As we move through our second year since becoming a Community Interest Company, we’ve been spending time not only on what we do, but on how we do it.

With support from an external facilitator, we developed a Working Together Framework — a living document that captures the values, commitments and ways of working that shape Haki Collective.

Haki is a Black, Disabled-led organisation working in a deeply underfunded and often hostile landscape. As the framework itself says, “perfection is neither expected nor the goal.” Instead, this work is about creating shared ground we can return to — a set of guardrails that help us pause, reflect, and recalibrate when we need to.

At the heart of the framework are the values that guide our everyday practice – We centre accountability and personal responsibility, aligning our actions with the justice we talk about, staying alert to how racism, ableism and other systems of harm show up — and working to interrupt them.

Care and sustainability run throughout the document too, recognising that justice work is long-term and that “our collective flourishing depends on each person’s wellbeing.”

We aim to “co-create environments where people feel safe to be open and honest about mistakes, limitations, and uncertainties.

The framework also names clearly who we are accountable to. We are accountable to “Black and Global Majority Disabled people and their broader communities, whose experiences and leadership centre our work,” as well as to grassroots organisations we work alongside, and to each other within Haki.

We also hold ourselves accountable to “the principles of disability justice and intersectional liberation,” which help us imagine ways of working that are rarely offered to Black and Global Majority Disabled people within oppressive systems.

You can also find this in the ‘Our Approach’ section of the website.

Just as importantly, the framework sets out what we are accountable for.
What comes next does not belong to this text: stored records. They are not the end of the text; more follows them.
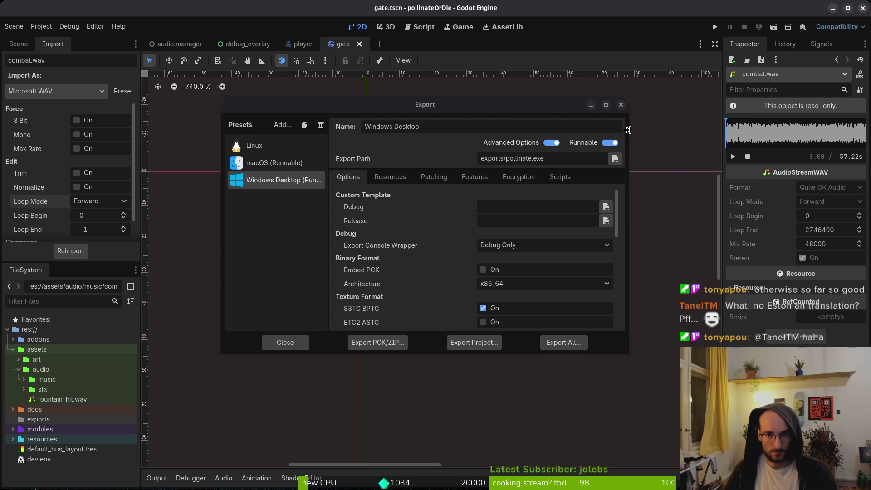
{"action": "left_click", "coordinate": [621, 104]}
{"action": "left_click", "coordinate": [41, 26]}
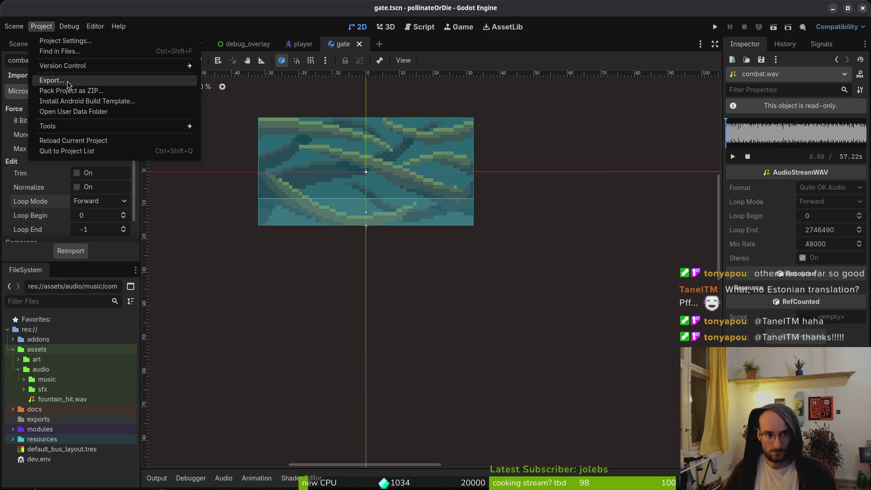
{"action": "left_click", "coordinate": [77, 111]}
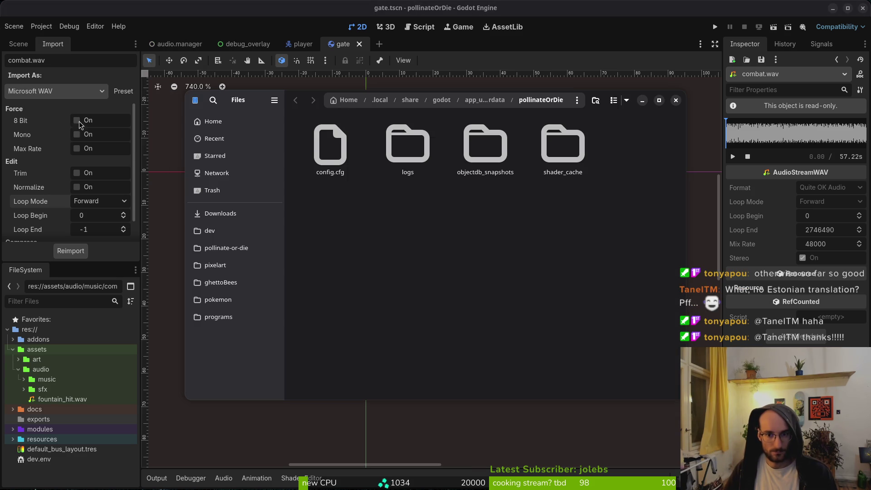
Trash all the game's saved user data.
{"action": "key", "text": "ctrl+a"}
{"action": "key", "text": "Delete"}
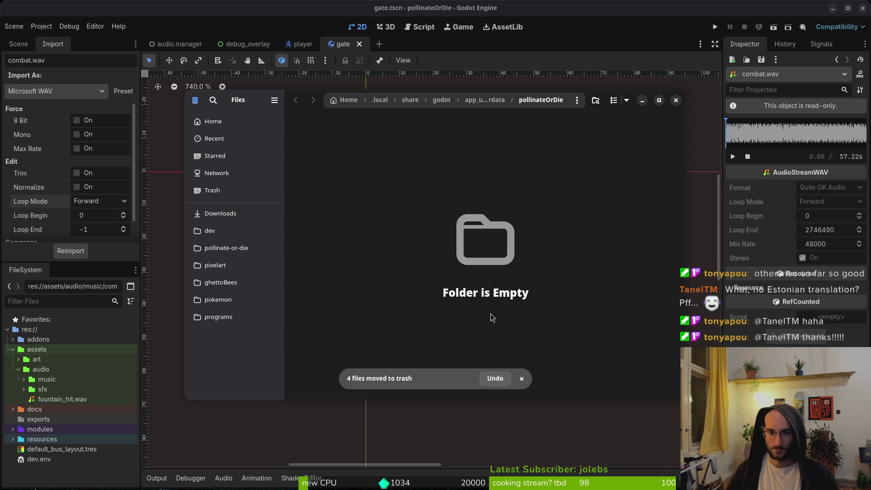
{"action": "left_click", "coordinate": [676, 100]}
In a new Files window, trash the old Linux build in pollinateBuilds/linux.
{"action": "key", "text": "super"}
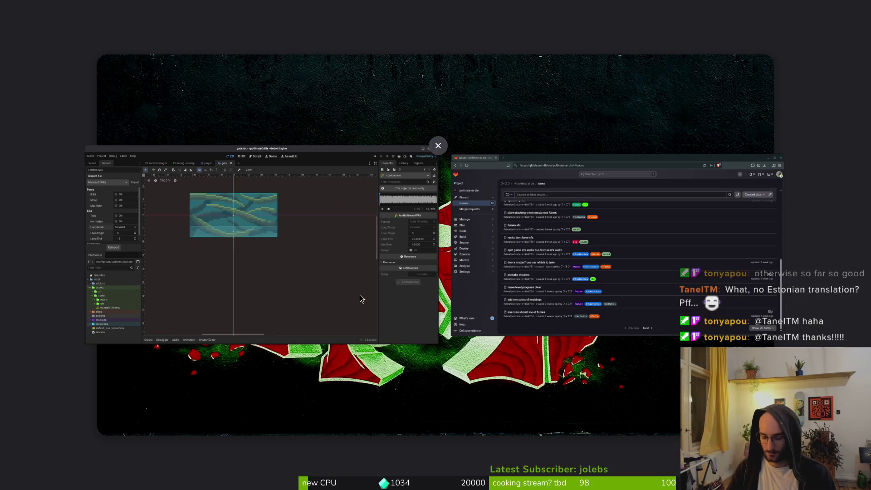
{"action": "key", "text": "super+e"}
{"action": "double_click", "coordinate": [481, 151]}
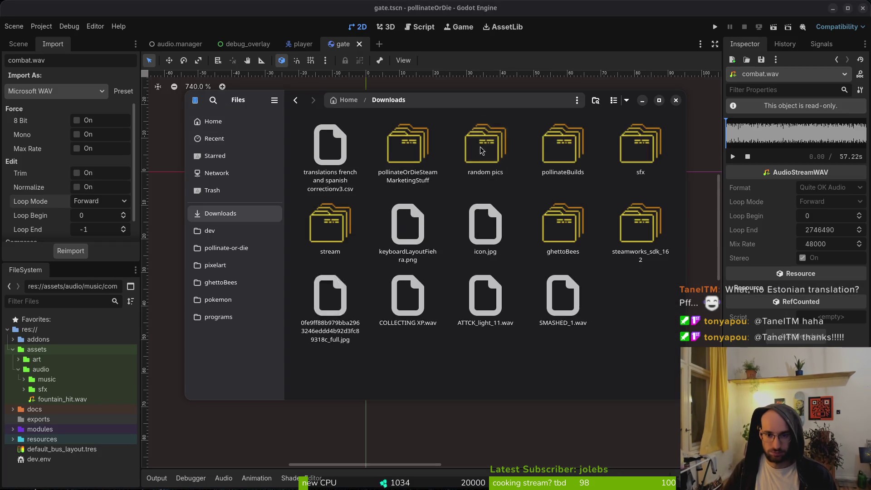
{"action": "double_click", "coordinate": [562, 149]}
{"action": "double_click", "coordinate": [330, 147]}
{"action": "key", "text": "ctrl+a"}
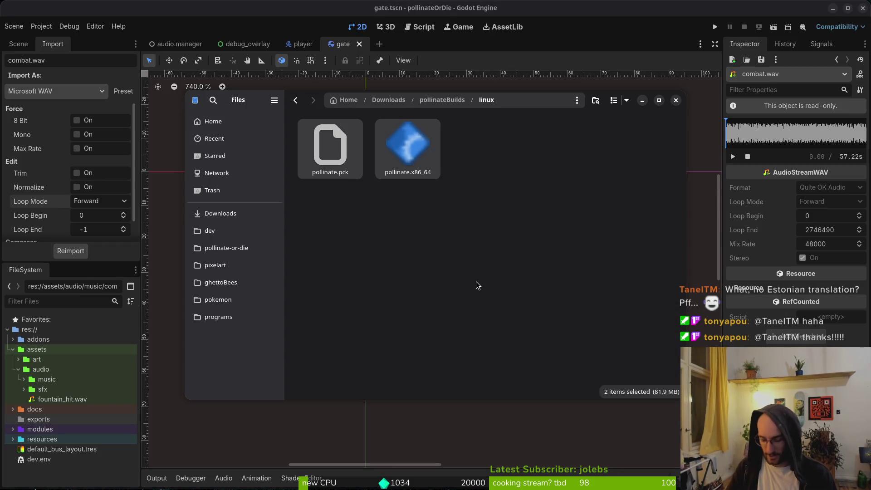
{"action": "key", "text": "Delete"}
Trash the old pollinateOrDie.app in mac and check the windows folder.
{"action": "key", "text": "alt+Up"}
{"action": "double_click", "coordinate": [389, 155]}
{"action": "key", "text": "ctrl+a"}
{"action": "key", "text": "Delete"}
{"action": "key", "text": "alt+Up"}
{"action": "key", "text": "Right"}
{"action": "key", "text": "Return"}
{"action": "key", "text": "alt+Up"}
{"action": "left_click", "coordinate": [226, 248]}
Trash the exported Windows files pollinate.exe and pollinate.pck from exports.
{"action": "key", "text": "ctrl+w"}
This includes “creating and maintaining organisational practices that embody the justice we seek,” ensuring our work genuinely connects racial and disability justice, and “creating accessible spaces where communities can learn, organise, and thrive.

It reflects our commitment to moving beyond charity-based models and towards work that centres power, strength and collective care.

We’re sharing this update as part of our ongoing commitment to transparency and learning.

It’s a living document, and it will continue to change as we grow, listen, and receive feedback.

In our second year, this work has been about laying foundations that we hope will sustain Haki for the long haul.